- Assignment:
Output the records exactly as they appear, with no pictures included.

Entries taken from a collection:
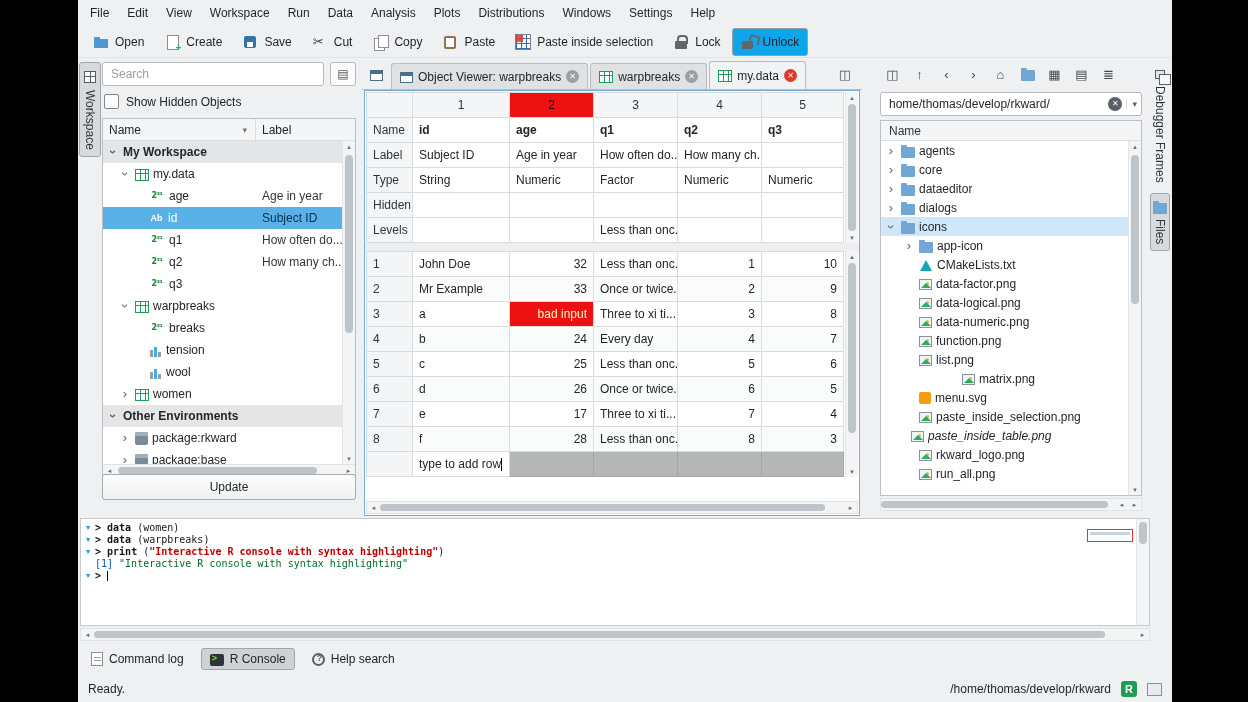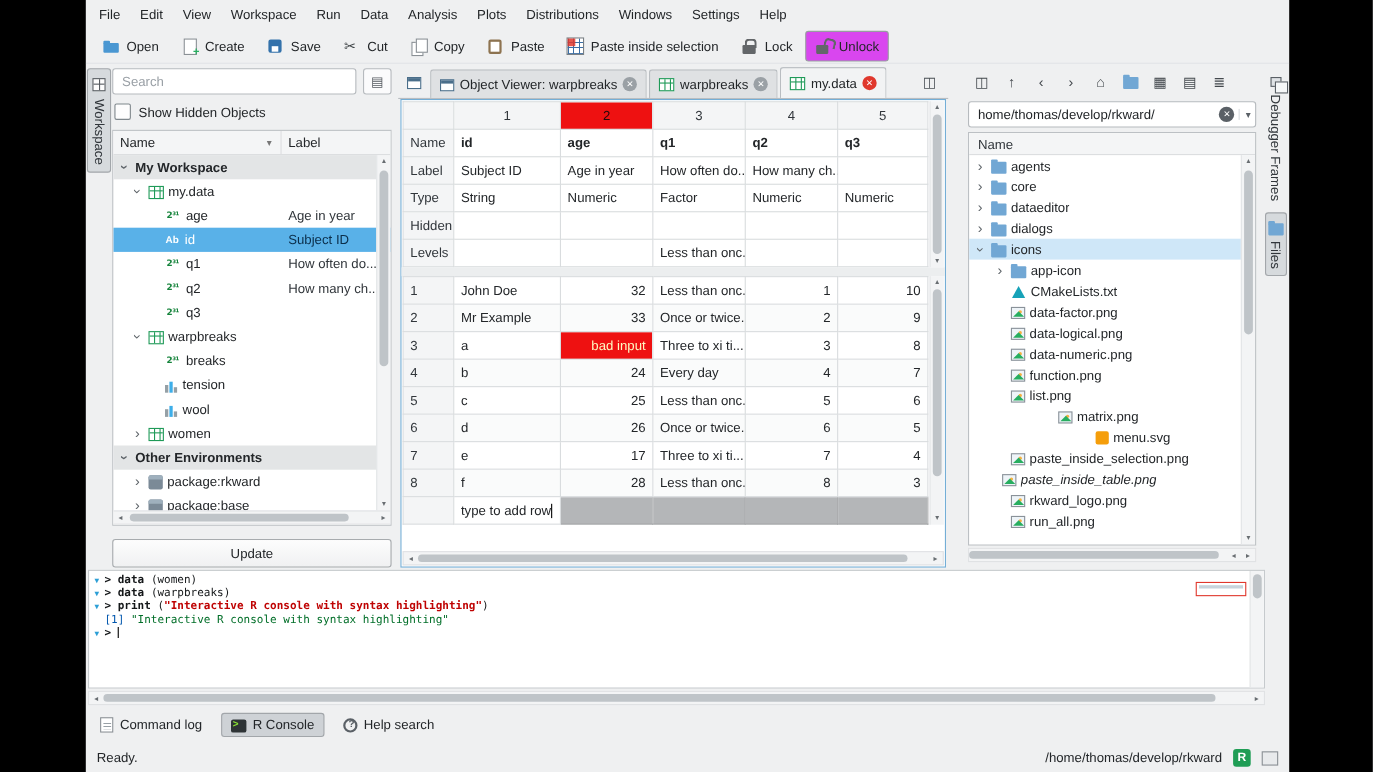--- a/index.html
+++ b/index.html
@@ -5,21 +5,21 @@
   *{margin:0;padding:0;box-sizing:border-box}
   html,body{width:1248px;height:702px;overflow:hidden}
   body{background:#000;position:relative;font-family:"Liberation Sans",sans-serif;font-size:12px;color:#232629}
   #app{position:absolute;left:78px;top:0;width:1094px;height:702px;background:#eff0f1;overflow:hidden}
 
   
   .menubar{display:flex;align-items:center;height:26px;padding:0 4px;gap:2px}
   .menu-item{padding:4px 8px;border-radius:3px}
   .toolbar{display:flex;align-items:center;height:32px;padding:0 6px;gap:2px;border-bottom:1px solid #e2e4e6}
   .tbtn{display:flex;align-items:center;gap:6px;padding:4px 8px;border-radius:3px;border:1px solid transparent;height:28px}
-  .tbtn.active{background:#d946ef;border-color:#989da1}
+  .tbtn.active{background:#0ea5e9;border-color:#989da1}
   .tlabel{white-space:nowrap}
 
   
   .i16{width:16px;height:16px;display:inline-block;position:relative;flex:none}
   .i14{width:14px;height:14px;display:inline-block;position:relative;flex:none}
   .ti-open::before{content:'';position:absolute;left:1px;top:5px;width:14px;height:9px;background:#4a97d2;border-radius:1px}
   .ti-open::after{content:'';position:absolute;left:1px;top:3px;width:6px;height:3px;background:#4a97d2;border-radius:1px 1px 0 0}
   .ti-create::before{content:'';position:absolute;left:3px;top:1px;width:10px;height:13px;background:#fff;border:1px solid #8a9095}
   .ti-create::after{content:'+';position:absolute;right:-1px;bottom:-3px;color:#27ae60;font-weight:bold;font-size:10px}
   .ti-save::before{content:'';position:absolute;left:2px;top:2px;width:12px;height:12px;background:#3472ab;border-radius:2px}
@@ -92,21 +92,21 @@
   .otr-name{width:153px;flex:none;display:flex;align-items:center;gap:4px;overflow:hidden;height:100%;white-space:nowrap}
   .otr-label{flex:1;overflow:hidden;white-space:nowrap;color:#31363b;padding-left:6px}
   .otr.section{background:#e3e5e6;font-weight:bold}
   .otr.selected{background:#59b1e8}
   .otr.selected .otr-text{color:#fff}
   .otr.selected .otr-label{color:#0b2e4a}
   .otr.selected .tri-string{color:#fff}
   .chev{width:12px;flex:none;color:#5f656a;font-size:13px;line-height:12px;text-align:center;display:inline-block}
   .chev.open{transform:rotate(90deg)}
   .chev-space{width:12px;flex:none;display:inline-block}
-  .update-btn{position:absolute;left:0;right:0;bottom:0;height:26px;border:1px solid #a7abae;border-radius:3px;background:linear-gradient(#fdfdfd,#f0f1f2);font:12px "Liberation Sans",sans-serif;color:#232629}
+  .update-btn{position:absolute;left:0;right:0;bottom:16px;height:26px;border:1px solid #a7abae;border-radius:3px;background:linear-gradient(#fdfdfd,#f0f1f2);font:12px "Liberation Sans",sans-serif;color:#232629}
 
   
   .vscroll{position:absolute;width:13px;background:#f3f4f5;border-left:1px solid #e3e5e7}
   .vscroll .sa{position:absolute;left:0;right:0;height:11px;text-align:center;font-size:7px;color:#686d71;line-height:11px}
   .vscroll .sa.up{top:0}.vscroll .sa.down{bottom:0}
   .vthumb{position:absolute;left:2px;right:2px;background:#bfc4c8;border-radius:4px}
   .hscroll{position:absolute;height:13px;background:#f3f4f5;border:1px solid #e0e2e4;display:flex;align-items:center}
   .harrow{width:13px;text-align:center;font-size:7px;color:#686d71;flex:none}
   .htrack{flex:1;position:relative;height:100%}
   .hthumb{position:absolute;top:2px;bottom:2px;background:#bfc4c8;border-radius:4px}
@@ -687,21 +687,21 @@
           <div class="ftr" style="padding-left: 22px;">
             <span class="chev-space"></span>
             <span class="i14 fi-image"></span>
             <span class="ftr-text">list.png</span>
           </div>
           <div class="ftr" style="padding-left: 22px; margin-left: 43px;">
             <span class="chev-space"></span>
             <span class="i14 fi-image"></span>
             <span class="ftr-text">matrix.png</span>
           </div>
-          <div class="ftr" style="padding-left: 22px; justify-content: center;">
+          <div class="ftr" style="padding-left: 22px;">
             <span class="chev-space"></span>
             <span class="i14 fi-svg"></span>
             <span class="ftr-text">menu.svg</span>
           </div>
           <div class="ftr" style="padding-left: 22px;">
             <span class="chev-space"></span>
             <span class="i14 fi-image"></span>
             <span class="ftr-text">paste_inside_selection.png</span>
           </div>
           <div class="ftr" style="padding-left: 14px; font-style: italic;">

- Task result:
--- a/index.html
+++ b/index.html
@@ -5,21 +5,21 @@
   *{margin:0;padding:0;box-sizing:border-box}
   html,body{width:1248px;height:702px;overflow:hidden}
   body{background:#000;position:relative;font-family:"Liberation Sans",sans-serif;font-size:12px;color:#232629}
   #app{position:absolute;left:78px;top:0;width:1094px;height:702px;background:#eff0f1;overflow:hidden}
 
   
   .menubar{display:flex;align-items:center;height:26px;padding:0 4px;gap:2px}
   .menu-item{padding:4px 8px;border-radius:3px}
   .toolbar{display:flex;align-items:center;height:32px;padding:0 6px;gap:2px;border-bottom:1px solid #e2e4e6}
   .tbtn{display:flex;align-items:center;gap:6px;padding:4px 8px;border-radius:3px;border:1px solid transparent;height:28px}
-  .tbtn.active{background:#d946ef;border-color:#989da1}
+  .tbtn.active{background:#0ea5e9;border-color:#989da1}
   .tlabel{white-space:nowrap}
 
   
   .i16{width:16px;height:16px;display:inline-block;position:relative;flex:none}
   .i14{width:14px;height:14px;display:inline-block;position:relative;flex:none}
   .ti-open::before{content:'';position:absolute;left:1px;top:5px;width:14px;height:9px;background:#4a97d2;border-radius:1px}
   .ti-open::after{content:'';position:absolute;left:1px;top:3px;width:6px;height:3px;background:#4a97d2;border-radius:1px 1px 0 0}
   .ti-create::before{content:'';position:absolute;left:3px;top:1px;width:10px;height:13px;background:#fff;border:1px solid #8a9095}
   .ti-create::after{content:'+';position:absolute;right:-1px;bottom:-3px;color:#27ae60;font-weight:bold;font-size:10px}
   .ti-save::before{content:'';position:absolute;left:2px;top:2px;width:12px;height:12px;background:#3472ab;border-radius:2px}
@@ -92,21 +92,21 @@
   .otr-name{width:153px;flex:none;display:flex;align-items:center;gap:4px;overflow:hidden;height:100%;white-space:nowrap}
   .otr-label{flex:1;overflow:hidden;white-space:nowrap;color:#31363b;padding-left:6px}
   .otr.section{background:#e3e5e6;font-weight:bold}
   .otr.selected{background:#59b1e8}
   .otr.selected .otr-text{color:#fff}
   .otr.selected .otr-label{color:#0b2e4a}
   .otr.selected .tri-string{color:#fff}
   .chev{width:12px;flex:none;color:#5f656a;font-size:13px;line-height:12px;text-align:center;display:inline-block}
   .chev.open{transform:rotate(90deg)}
   .chev-space{width:12px;flex:none;display:inline-block}
-  .update-btn{position:absolute;left:0;right:0;bottom:0;height:26px;border:1px solid #a7abae;border-radius:3px;background:linear-gradient(#fdfdfd,#f0f1f2);font:12px "Liberation Sans",sans-serif;color:#232629}
+  .update-btn{position:absolute;left:0;right:0;bottom:16px;height:26px;border:1px solid #a7abae;border-radius:3px;background:linear-gradient(#fdfdfd,#f0f1f2);font:12px "Liberation Sans",sans-serif;color:#232629}
 
   
   .vscroll{position:absolute;width:13px;background:#f3f4f5;border-left:1px solid #e3e5e7}
   .vscroll .sa{position:absolute;left:0;right:0;height:11px;text-align:center;font-size:7px;color:#686d71;line-height:11px}
   .vscroll .sa.up{top:0}.vscroll .sa.down{bottom:0}
   .vthumb{position:absolute;left:2px;right:2px;background:#bfc4c8;border-radius:4px}
   .hscroll{position:absolute;height:13px;background:#f3f4f5;border:1px solid #e0e2e4;display:flex;align-items:center}
   .harrow{width:13px;text-align:center;font-size:7px;color:#686d71;flex:none}
   .htrack{flex:1;position:relative;height:100%}
   .hthumb{position:absolute;top:2px;bottom:2px;background:#bfc4c8;border-radius:4px}
@@ -687,21 +687,21 @@
           <div class="ftr" style="padding-left: 22px;">
             <span class="chev-space"></span>
             <span class="i14 fi-image"></span>
             <span class="ftr-text">list.png</span>
           </div>
           <div class="ftr" style="padding-left: 22px; margin-left: 43px;">
             <span class="chev-space"></span>
             <span class="i14 fi-image"></span>
             <span class="ftr-text">matrix.png</span>
           </div>
-          <div class="ftr" style="padding-left: 22px; justify-content: center;">
+          <div class="ftr" style="padding-left: 22px;">
             <span class="chev-space"></span>
             <span class="i14 fi-svg"></span>
             <span class="ftr-text">menu.svg</span>
           </div>
           <div class="ftr" style="padding-left: 22px;">
             <span class="chev-space"></span>
             <span class="i14 fi-image"></span>
             <span class="ftr-text">paste_inside_selection.png</span>
           </div>
           <div class="ftr" style="padding-left: 14px; font-style: italic;">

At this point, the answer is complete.